WHAT YOU ARE ASKED TO DO: The response should consist of the listing, repeated word for word.

+ + + +

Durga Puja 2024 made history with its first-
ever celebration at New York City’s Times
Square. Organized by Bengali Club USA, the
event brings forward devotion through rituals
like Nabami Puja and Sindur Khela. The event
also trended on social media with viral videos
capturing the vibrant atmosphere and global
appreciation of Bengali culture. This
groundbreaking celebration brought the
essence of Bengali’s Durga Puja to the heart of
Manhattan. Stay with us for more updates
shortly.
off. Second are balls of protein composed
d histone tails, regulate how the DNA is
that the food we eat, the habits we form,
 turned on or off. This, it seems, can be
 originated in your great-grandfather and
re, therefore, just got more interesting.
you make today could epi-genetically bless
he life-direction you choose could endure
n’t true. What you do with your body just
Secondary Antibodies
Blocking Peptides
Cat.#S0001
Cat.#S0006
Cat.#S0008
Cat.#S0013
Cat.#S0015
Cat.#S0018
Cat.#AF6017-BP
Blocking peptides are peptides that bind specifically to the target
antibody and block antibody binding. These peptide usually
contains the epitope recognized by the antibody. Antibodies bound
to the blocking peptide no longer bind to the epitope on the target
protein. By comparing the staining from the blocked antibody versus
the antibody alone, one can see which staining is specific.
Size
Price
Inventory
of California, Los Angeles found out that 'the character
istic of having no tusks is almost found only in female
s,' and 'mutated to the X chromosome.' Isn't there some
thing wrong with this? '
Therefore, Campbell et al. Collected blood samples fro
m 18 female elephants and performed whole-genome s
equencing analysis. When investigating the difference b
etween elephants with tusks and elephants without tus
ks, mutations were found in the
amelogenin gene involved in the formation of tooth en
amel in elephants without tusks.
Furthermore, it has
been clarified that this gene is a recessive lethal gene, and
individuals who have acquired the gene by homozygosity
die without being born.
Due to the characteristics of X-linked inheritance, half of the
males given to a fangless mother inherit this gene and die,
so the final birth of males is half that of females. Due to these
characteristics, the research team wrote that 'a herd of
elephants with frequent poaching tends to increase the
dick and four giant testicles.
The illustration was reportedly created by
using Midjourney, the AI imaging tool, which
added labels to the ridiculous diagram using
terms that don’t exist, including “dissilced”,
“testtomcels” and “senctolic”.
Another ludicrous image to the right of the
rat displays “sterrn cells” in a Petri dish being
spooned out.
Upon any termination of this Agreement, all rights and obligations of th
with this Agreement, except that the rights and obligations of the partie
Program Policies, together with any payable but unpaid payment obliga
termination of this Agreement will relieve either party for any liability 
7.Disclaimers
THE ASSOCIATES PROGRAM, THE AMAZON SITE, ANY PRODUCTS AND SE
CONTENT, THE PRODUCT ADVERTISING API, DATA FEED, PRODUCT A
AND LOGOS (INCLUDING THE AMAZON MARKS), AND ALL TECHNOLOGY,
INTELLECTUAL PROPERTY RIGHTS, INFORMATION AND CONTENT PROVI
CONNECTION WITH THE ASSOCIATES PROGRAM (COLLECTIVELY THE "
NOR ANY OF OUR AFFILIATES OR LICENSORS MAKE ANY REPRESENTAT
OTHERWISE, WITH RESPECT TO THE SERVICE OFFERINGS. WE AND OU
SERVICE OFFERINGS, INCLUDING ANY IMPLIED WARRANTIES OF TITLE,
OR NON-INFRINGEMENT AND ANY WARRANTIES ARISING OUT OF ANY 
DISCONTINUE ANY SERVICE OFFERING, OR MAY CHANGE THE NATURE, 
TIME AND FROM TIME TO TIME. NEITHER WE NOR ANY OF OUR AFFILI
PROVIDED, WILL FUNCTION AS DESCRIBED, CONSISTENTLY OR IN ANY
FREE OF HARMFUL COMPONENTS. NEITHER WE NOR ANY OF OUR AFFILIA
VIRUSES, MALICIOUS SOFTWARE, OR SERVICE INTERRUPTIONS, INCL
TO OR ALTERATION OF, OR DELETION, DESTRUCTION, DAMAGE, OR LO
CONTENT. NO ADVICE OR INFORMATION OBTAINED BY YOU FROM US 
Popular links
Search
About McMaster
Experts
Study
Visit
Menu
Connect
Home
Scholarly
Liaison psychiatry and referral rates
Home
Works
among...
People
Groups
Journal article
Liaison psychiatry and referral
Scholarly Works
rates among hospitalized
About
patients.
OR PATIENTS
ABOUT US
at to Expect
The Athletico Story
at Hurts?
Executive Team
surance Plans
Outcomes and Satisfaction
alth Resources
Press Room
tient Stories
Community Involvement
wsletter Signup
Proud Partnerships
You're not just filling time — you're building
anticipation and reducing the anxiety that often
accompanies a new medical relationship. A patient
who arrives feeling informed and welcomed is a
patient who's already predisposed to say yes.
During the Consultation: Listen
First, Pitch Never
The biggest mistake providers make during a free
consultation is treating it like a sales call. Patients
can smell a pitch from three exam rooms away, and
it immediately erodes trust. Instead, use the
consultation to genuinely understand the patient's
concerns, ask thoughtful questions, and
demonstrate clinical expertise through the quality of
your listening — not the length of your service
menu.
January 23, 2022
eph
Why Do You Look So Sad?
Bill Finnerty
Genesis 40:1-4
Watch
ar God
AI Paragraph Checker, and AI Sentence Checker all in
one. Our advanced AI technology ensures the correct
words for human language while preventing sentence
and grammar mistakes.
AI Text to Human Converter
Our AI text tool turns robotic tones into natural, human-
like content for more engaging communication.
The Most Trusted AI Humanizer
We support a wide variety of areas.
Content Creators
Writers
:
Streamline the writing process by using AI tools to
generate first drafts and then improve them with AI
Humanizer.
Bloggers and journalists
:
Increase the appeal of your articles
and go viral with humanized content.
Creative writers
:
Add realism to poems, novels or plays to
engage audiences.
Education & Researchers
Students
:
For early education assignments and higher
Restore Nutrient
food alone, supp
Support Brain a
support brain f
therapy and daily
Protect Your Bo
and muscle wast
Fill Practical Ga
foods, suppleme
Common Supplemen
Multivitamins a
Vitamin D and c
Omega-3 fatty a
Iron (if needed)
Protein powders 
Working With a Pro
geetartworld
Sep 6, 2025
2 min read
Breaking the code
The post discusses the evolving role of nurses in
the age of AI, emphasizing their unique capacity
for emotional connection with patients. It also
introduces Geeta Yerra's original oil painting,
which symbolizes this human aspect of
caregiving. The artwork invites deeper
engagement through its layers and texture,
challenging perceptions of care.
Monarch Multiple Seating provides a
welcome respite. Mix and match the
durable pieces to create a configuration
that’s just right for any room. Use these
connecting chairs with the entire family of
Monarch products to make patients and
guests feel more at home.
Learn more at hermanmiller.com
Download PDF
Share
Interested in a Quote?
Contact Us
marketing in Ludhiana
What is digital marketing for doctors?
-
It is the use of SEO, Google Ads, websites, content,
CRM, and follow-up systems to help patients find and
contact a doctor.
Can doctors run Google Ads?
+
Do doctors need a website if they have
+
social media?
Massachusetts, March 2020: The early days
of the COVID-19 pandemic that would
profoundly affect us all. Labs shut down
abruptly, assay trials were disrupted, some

+ + + +

RESPONSE:
Durga Puja 2024 made history with its first-
ever celebration at New York City’s Times
Square. Organized by Bengali Club USA, the
event brings forward devotion through rituals
like Nabami Puja and Sindur Khela. The event
also trended on social media with viral videos
capturing the vibrant atmosphere and global
appreciation of Bengali culture. This
groundbreaking celebration brought the
essence of Bengali’s Durga Puja to the heart of
Manhattan. Stay with us for more updates
shortly.
off. Second are balls of protein composed
d histone tails, regulate how the DNA is
that the food we eat, the habits we form,
 turned on or off. This, it seems, can be
 originated in your great-grandfather and
re, therefore, just got more interesting.
you make today could epi-genetically bless
he life-direction you choose could endure
n’t true. What you do with your body just
Secondary Antibodies
Blocking Peptides
Cat.#S0001
Cat.#S0006
Cat.#S0008
Cat.#S0013
Cat.#S0015
Cat.#S0018
Cat.#AF6017-BP
Blocking peptides are peptides that bind specifically to the target
antibody and block antibody binding. These peptide usually
contains the epitope recognized by the antibody. Antibodies bound
to the blocking peptide no longer bind to the epitope on the target
protein. By comparing the staining from the blocked antibody versus
the antibody alone, one can see which staining is specific.
Size
Price
Inventory
of California, Los Angeles found out that 'the character
istic of having no tusks is almost found only in female
s,' and 'mutated to the X chromosome.' Isn't there some
thing wrong with this? '
Therefore, Campbell et al. Collected blood samples fro
m 18 female elephants and performed whole-genome s
equencing analysis. When investigating the difference b
etween elephants with tusks and elephants without tus
ks, mutations were found in the
amelogenin gene involved in the formation of tooth en
amel in elephants without tusks.
Furthermore, it has
been clarified that this gene is a recessive lethal gene, and
individuals who have acquired the gene by homozygosity
die without being born.
Due to the characteristics of X-linked inheritance, half of the
males given to a fangless mother inherit this gene and die,
so the final birth of males is half that of females. Due to these
characteristics, the research team wrote that 'a herd of
elephants with frequent poaching tends to increase the
dick and four giant testicles.
The illustration was reportedly created by
using Midjourney, the AI imaging tool, which
added labels to the ridiculous diagram using
terms that don’t exist, including “dissilced”,
“testtomcels” and “senctolic”.
Another ludicrous image to the right of the
rat displays “sterrn cells” in a Petri dish being
spooned out.
Upon any termination of this Agreement, all rights and obligations of th
with this Agreement, except that the rights and obligations of the partie
Program Policies, together with any payable but unpaid payment obliga
termination of this Agreement will relieve either party for any liability 
7.Disclaimers
THE ASSOCIATES PROGRAM, THE AMAZON SITE, ANY PRODUCTS AND SE
CONTENT, THE PRODUCT ADVERTISING API, DATA FEED, PRODUCT A
AND LOGOS (INCLUDING THE AMAZON MARKS), AND ALL TECHNOLOGY,
INTELLECTUAL PROPERTY RIGHTS, INFORMATION AND CONTENT PROVI
CONNECTION WITH THE ASSOCIATES PROGRAM (COLLECTIVELY THE "
NOR ANY OF OUR AFFILIATES OR LICENSORS MAKE ANY REPRESENTAT
OTHERWISE, WITH RESPECT TO THE SERVICE OFFERINGS. WE AND OU
SERVICE OFFERINGS, INCLUDING ANY IMPLIED WARRANTIES OF TITLE,
OR NON-INFRINGEMENT AND ANY WARRANTIES ARISING OUT OF ANY 
DISCONTINUE ANY SERVICE OFFERING, OR MAY CHANGE THE NATURE, 
TIME AND FROM TIME TO TIME. NEITHER WE NOR ANY OF OUR AFFILI
PROVIDED, WILL FUNCTION AS DESCRIBED, CONSISTENTLY OR IN ANY
FREE OF HARMFUL COMPONENTS. NEITHER WE NOR ANY OF OUR AFFILIA
VIRUSES, MALICIOUS SOFTWARE, OR SERVICE INTERRUPTIONS, INCL
TO OR ALTERATION OF, OR DELETION, DESTRUCTION, DAMAGE, OR LO
CONTENT. NO ADVICE OR INFORMATION OBTAINED BY YOU FROM US 
Popular links
Search
About McMaster
Experts
Study
Visit
Menu
Connect
Home
Scholarly
Liaison psychiatry and referral rates
Home
Works
among...
People
Groups
Journal article
Liaison psychiatry and referral
Scholarly Works
rates among hospitalized
About
patients.
OR PATIENTS
ABOUT US
at to Expect
The Athletico Story
at Hurts?
Executive Team
surance Plans
Outcomes and Satisfaction
alth Resources
Press Room
tient Stories
Community Involvement
wsletter Signup
Proud Partnerships
You're not just filling time — you're building
anticipation and reducing the anxiety that often
accompanies a new medical relationship. A patient
who arrives feeling informed and welcomed is a
patient who's already predisposed to say yes.
During the Consultation: Listen
First, Pitch Never
The biggest mistake providers make during a free
consultation is treating it like a sales call. Patients
can smell a pitch from three exam rooms away, and
it immediately erodes trust. Instead, use the
consultation to genuinely understand the patient's
concerns, ask thoughtful questions, and
demonstrate clinical expertise through the quality of
your listening — not the length of your service
menu.
January 23, 2022
eph
Why Do You Look So Sad?
Bill Finnerty
Genesis 40:1-4
Watch
ar God
AI Paragraph Checker, and AI Sentence Checker all in
one. Our advanced AI technology ensures the correct
words for human language while preventing sentence
and grammar mistakes.
AI Text to Human Converter
Our AI text tool turns robotic tones into natural, human-
like content for more engaging communication.
The Most Trusted AI Humanizer
We support a wide variety of areas.
Content Creators
Writers
:
Streamline the writing process by using AI tools to
generate first drafts and then improve them with AI
Humanizer.
Bloggers and journalists
:
Increase the appeal of your articles
and go viral with humanized content.
Creative writers
:
Add realism to poems, novels or plays to
engage audiences.
Education & Researchers
Students
:
For early education assignments and higher
Restore Nutrient
food alone, supp
Support Brain a
support brain f
therapy and daily
Protect Your Bo
and muscle wast
Fill Practical Ga
foods, suppleme
Common Supplemen
Multivitamins a
Vitamin D and c
Omega-3 fatty a
Iron (if needed)
Protein powders 
Working With a Pro
geetartworld
Sep 6, 2025
2 min read
Breaking the code
The post discusses the evolving role of nurses in
the age of AI, emphasizing their unique capacity
for emotional connection with patients. It also
introduces Geeta Yerra's original oil painting,
which symbolizes this human aspect of
caregiving. The artwork invites deeper
engagement through its layers and texture,
challenging perceptions of care.
Monarch Multiple Seating provides a
welcome respite. Mix and match the
durable pieces to create a configuration
that’s just right for any room. Use these
connecting chairs with the entire family of
Monarch products to make patients and
guests feel more at home.
Learn more at hermanmiller.com
Download PDF
Share
Interested in a Quote?
Contact Us
marketing in Ludhiana
What is digital marketing for doctors?
-
It is the use of SEO, Google Ads, websites, content,
CRM, and follow-up systems to help patients find and
contact a doctor.
Can doctors run Google Ads?
+
Do doctors need a website if they have
+
social media?
Massachusetts, March 2020: The early days
of the COVID-19 pandemic that would
profoundly affect us all. Labs shut down
abruptly, assay trials were disrupted, some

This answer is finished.